I have been keeping a journal since the third grade when my “old” (she was probably 40) teacher, Mrs. Shackman let us choose from a pile of colored composition books. I took to the art of journaling immediately and poured my heart and soul out in perfect penmanship. Although we had to turn those journals in every Friday (to be returned on Monday), Mrs. Shackman assured us that our journals were ours and private. I still believed her and honestly, I didn’t have a lot to write or report on that was particularly exciting. But as the days, months and years passed, my journals took on a rather sophisticated level of introspection. I began to take detailed notes of everything I encountered from nature to human interactions. I wrote about love and how people communicated with one another—and didn’t. I wrote about a lack of love, pain and terror. When I re-read my early journals much later in my life it was incredibly clear that I knew at a very early age that I wanted to help people. But it took me thirty years to clear the way to becoming what I knew at nine.
Journals are my personal books of knowledge. I journal regularly (not necessarily daily). I don’t set up a forced schedule, I just try to make some type of entry weekly. At the end of each month I read what I have written. Some months I am very much an alien to myself while in others I find uncensored clarity—what I yearn for, what is stressing me out, who or what amused me, touched me, put a smile on my face or made me cry. Did I do something I loved? Did some great idea strike me? Did I sleep well? Eat well? Information about me and how I am living my life finds its way onto the pages of my journal.
I find journaling to be an incredible way to keep moving and also be still—I’m at my very best when I am able to do both.
About three months ago I started a new system of journaling. I organized a single journal into three sections using different colored tabs. I did this as a way to take the pressure off myself to write in a specific way. Here are my three sections but yours can be anything you choose.
Words: Some days I write a bunch of random words that somehow express how I’m feeling. Or I choose words that I like the sound of. Is there a word you would use to describe yourself? What word would others use to describe you? Some days I just write a single word and close the journal. Later I might go back to that day’s entry and write some more about one word or another.
Have I done something I loved today? What is it? Is there something you would have liked to do? What was it? Did you say “NO” to something that you might have wanted to do? If you look back a month later and see that you haven’t done a single thing you loved during the month—it’s time to re-evaluate.
Struggling. Work, people, emotions. We have hours, days, months and some of us have had years that are incredibly challenging. Some of my entries are like this—”Today I struggled with getting my day started.” An entry like this might lead me to share why I was struggling or I might just jot down some notes about what I might try to move myself along in the day.

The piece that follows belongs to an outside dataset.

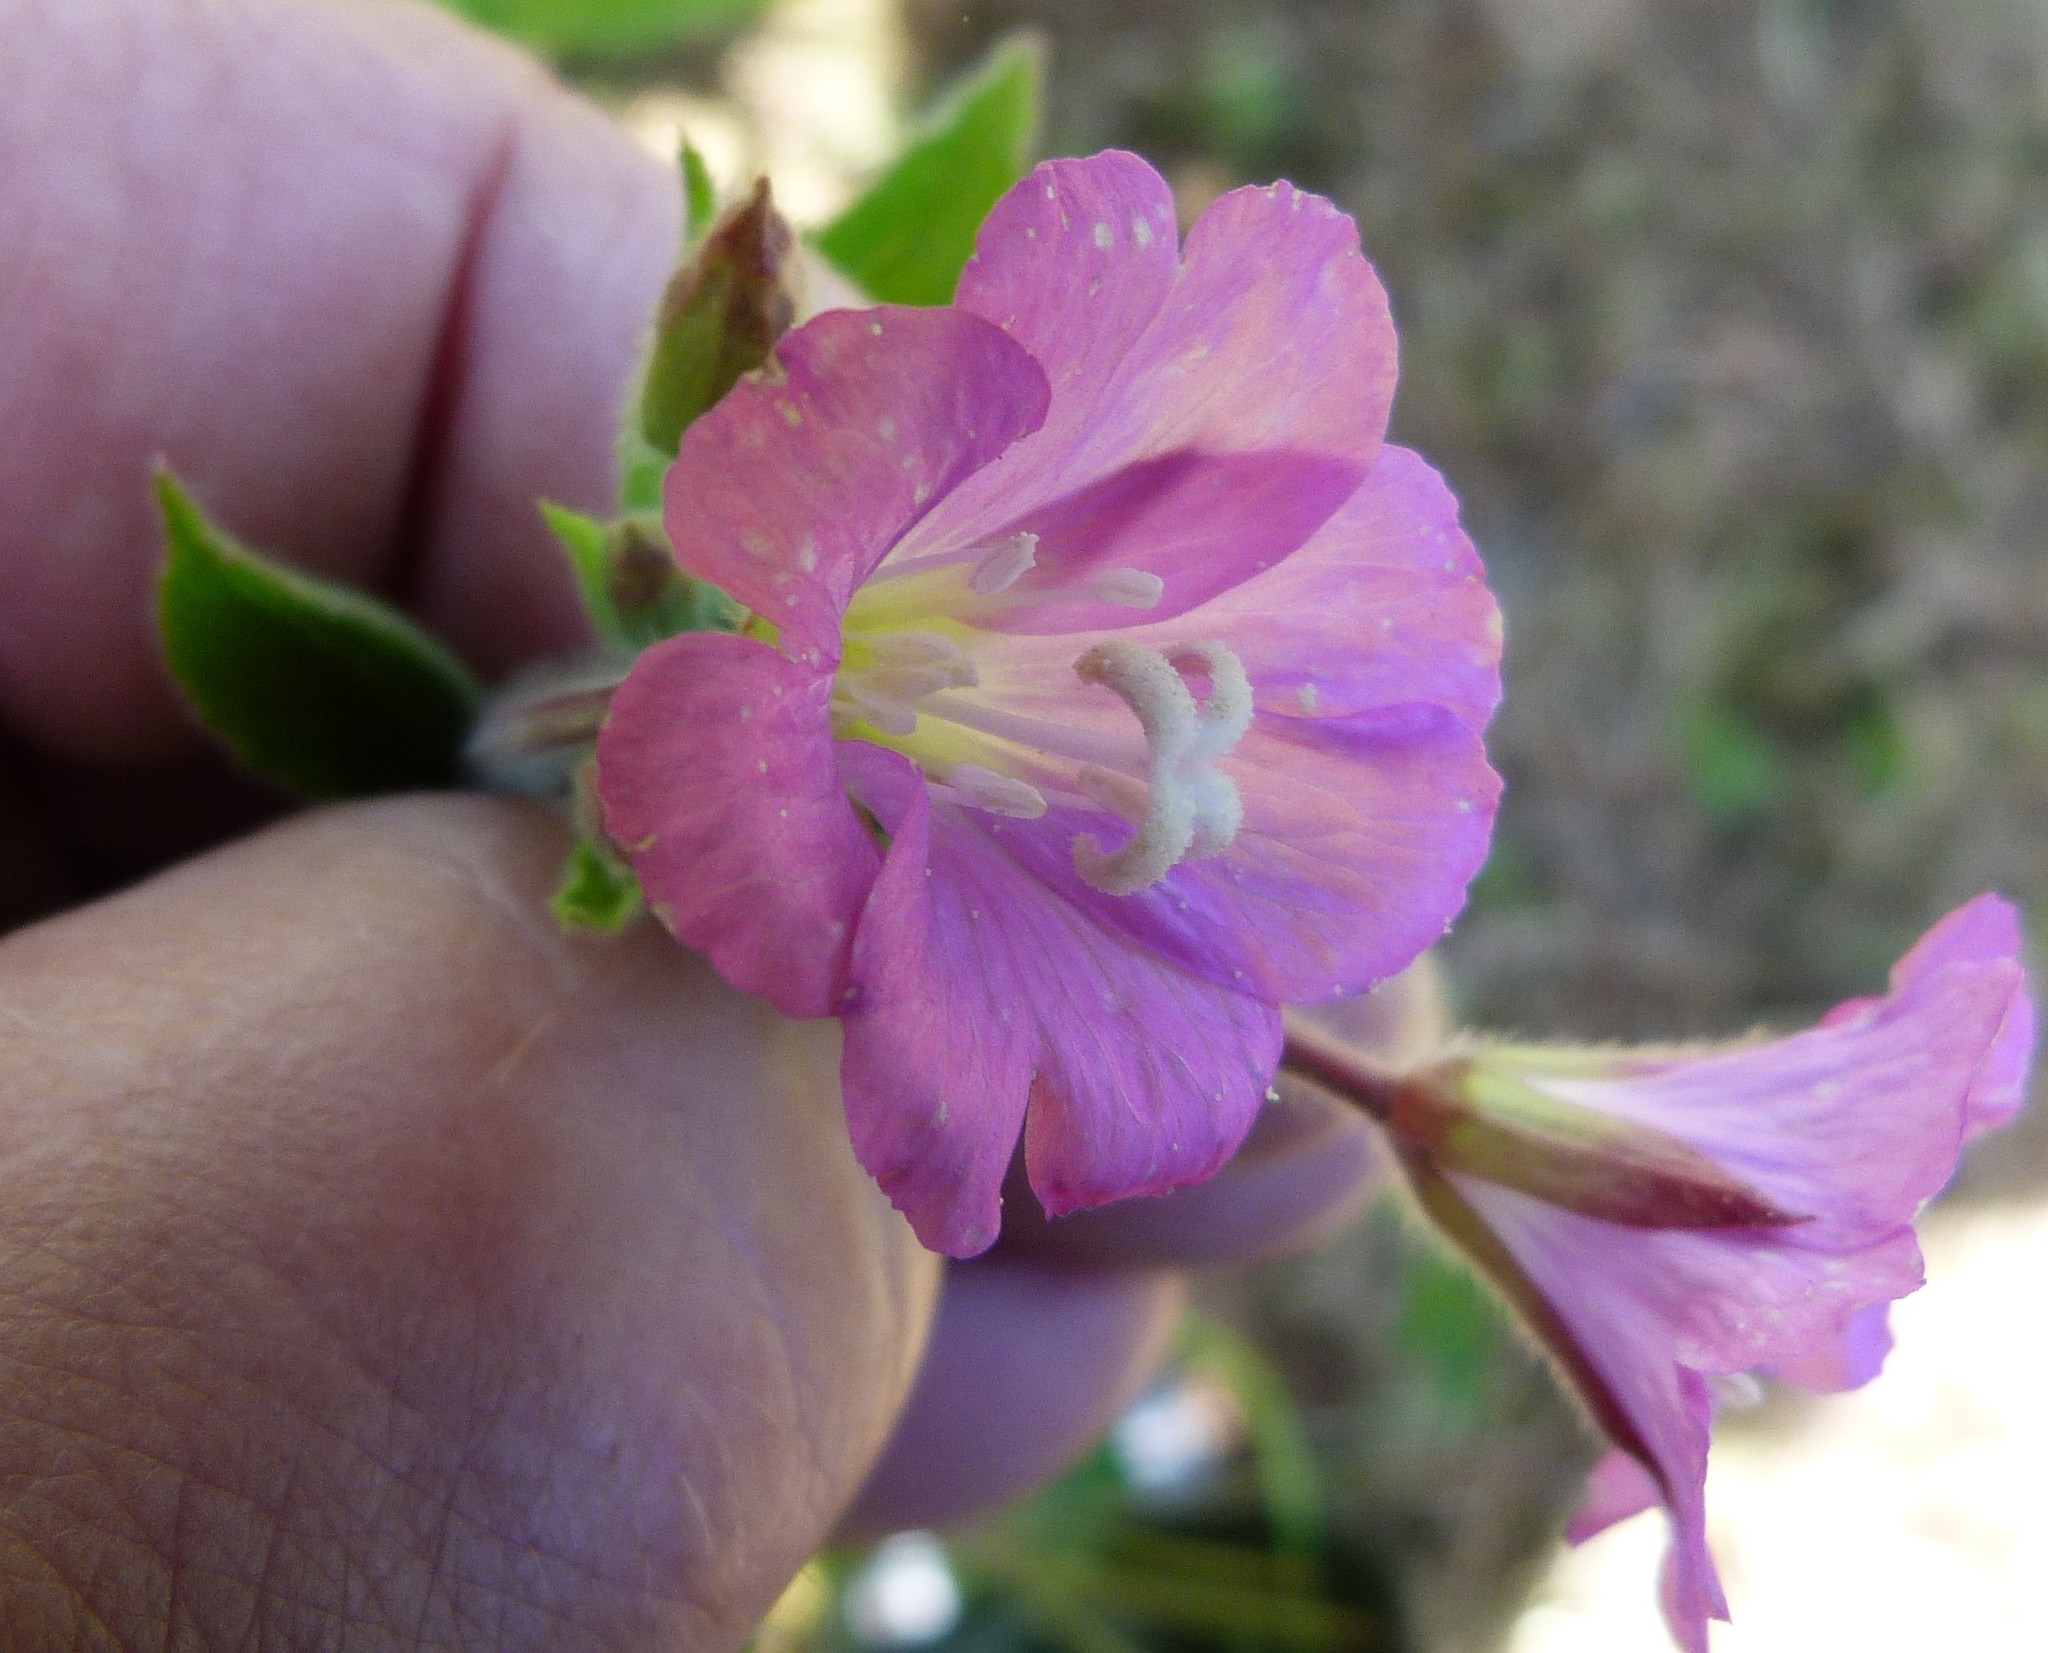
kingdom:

At any time you can add tabs, change tabs or have multiple journals. I look at my journals as an opportunity to learn what’s happening in my life because while I am actively living it, I am often not still enough to really see it. The most essential thing about journaling is to let go of having to write something big or important or to confine yourself to having to write a certain amount. Making it “big” often results in not keeping a journal at all. And one more thing—don’t confine yourself to putting words on a page in complete sentences. Forget grammar and penmanship. Use different colored pens. Make a mess! Remember your journal is for your eyes only.